— Exercise brief —
Where in the material does the word "blue" appear? Copy each line that has it.
** Opening Available data block **
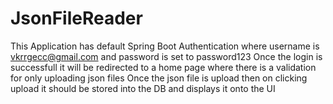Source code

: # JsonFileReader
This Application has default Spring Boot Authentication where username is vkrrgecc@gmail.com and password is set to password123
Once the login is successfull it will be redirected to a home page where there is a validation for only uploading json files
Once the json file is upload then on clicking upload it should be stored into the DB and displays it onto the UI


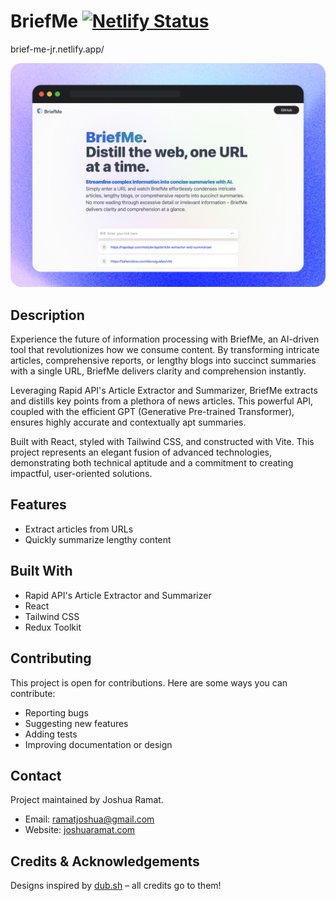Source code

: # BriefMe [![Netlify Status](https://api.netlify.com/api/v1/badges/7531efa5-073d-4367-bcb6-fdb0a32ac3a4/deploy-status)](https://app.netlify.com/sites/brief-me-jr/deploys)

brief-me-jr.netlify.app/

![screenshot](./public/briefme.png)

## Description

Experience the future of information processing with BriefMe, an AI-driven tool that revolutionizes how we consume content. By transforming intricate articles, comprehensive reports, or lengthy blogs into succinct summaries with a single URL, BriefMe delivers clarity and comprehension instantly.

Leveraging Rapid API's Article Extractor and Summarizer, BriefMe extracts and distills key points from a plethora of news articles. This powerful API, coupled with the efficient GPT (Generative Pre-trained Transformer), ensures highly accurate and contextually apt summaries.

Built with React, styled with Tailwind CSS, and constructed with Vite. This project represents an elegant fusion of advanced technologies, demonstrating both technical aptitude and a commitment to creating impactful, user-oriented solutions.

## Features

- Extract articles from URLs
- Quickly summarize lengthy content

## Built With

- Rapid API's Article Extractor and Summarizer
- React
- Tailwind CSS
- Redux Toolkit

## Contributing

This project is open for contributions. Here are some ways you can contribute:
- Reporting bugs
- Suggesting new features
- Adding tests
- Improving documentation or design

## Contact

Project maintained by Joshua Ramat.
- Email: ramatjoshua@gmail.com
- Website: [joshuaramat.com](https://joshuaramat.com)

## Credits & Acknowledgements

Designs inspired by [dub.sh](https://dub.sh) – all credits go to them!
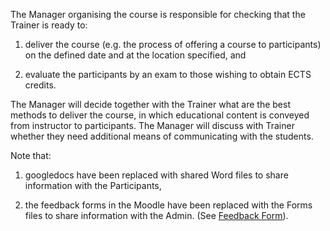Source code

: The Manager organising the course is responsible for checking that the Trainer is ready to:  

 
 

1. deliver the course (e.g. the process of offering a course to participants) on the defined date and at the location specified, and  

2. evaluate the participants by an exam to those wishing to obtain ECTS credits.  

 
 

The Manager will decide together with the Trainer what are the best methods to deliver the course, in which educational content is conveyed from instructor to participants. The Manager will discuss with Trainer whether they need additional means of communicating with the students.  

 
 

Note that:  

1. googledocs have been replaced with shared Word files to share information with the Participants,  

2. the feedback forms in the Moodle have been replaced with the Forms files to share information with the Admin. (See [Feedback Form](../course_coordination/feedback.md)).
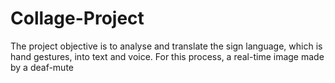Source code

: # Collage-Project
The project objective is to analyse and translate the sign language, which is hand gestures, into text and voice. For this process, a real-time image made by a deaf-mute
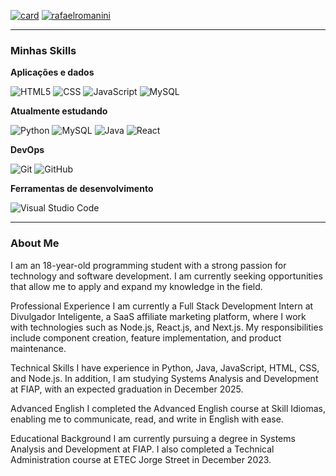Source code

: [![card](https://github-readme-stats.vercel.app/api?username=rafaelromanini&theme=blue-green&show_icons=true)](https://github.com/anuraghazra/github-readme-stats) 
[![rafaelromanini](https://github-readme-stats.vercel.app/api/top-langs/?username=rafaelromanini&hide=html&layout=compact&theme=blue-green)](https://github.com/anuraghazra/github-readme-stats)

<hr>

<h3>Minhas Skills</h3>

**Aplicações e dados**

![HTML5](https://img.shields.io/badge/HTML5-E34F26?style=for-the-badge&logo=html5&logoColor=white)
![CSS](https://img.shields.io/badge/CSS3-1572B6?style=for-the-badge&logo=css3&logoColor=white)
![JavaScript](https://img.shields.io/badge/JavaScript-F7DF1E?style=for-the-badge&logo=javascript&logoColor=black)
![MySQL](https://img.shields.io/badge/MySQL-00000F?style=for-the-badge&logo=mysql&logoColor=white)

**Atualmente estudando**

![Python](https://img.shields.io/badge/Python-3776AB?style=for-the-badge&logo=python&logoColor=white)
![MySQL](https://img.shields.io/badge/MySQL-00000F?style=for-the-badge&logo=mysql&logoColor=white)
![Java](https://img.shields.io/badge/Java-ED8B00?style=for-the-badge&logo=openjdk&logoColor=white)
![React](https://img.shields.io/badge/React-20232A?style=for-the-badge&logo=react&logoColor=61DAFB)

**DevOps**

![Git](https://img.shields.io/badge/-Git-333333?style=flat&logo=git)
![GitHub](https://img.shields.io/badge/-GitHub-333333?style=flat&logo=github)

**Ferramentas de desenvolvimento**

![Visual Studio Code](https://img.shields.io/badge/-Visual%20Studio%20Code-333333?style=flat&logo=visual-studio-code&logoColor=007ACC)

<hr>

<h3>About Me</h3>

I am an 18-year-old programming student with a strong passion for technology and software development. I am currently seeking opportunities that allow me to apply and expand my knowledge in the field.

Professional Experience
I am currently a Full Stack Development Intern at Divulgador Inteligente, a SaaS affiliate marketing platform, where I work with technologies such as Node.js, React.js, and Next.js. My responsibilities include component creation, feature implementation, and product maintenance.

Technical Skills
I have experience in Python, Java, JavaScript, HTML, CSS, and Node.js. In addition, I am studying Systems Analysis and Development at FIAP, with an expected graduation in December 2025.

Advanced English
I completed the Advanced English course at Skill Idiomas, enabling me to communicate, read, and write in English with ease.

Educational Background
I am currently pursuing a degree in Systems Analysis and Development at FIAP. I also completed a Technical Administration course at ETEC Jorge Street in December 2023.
** Closing Available data block **
— Answer to this problem —
: [![card](https://github-readme-stats.vercel.app/api?username=rafaelromanini&theme=blue-green&show_icons=true)](https://github.com/anuraghazra/github-readme-stats) 
[![rafaelromanini](https://github-readme-stats.vercel.app/api/top-langs/?username=rafaelromanini&hide=html&layout=compact&theme=blue-green)](https://github.com/anuraghazra/github-readme-stats)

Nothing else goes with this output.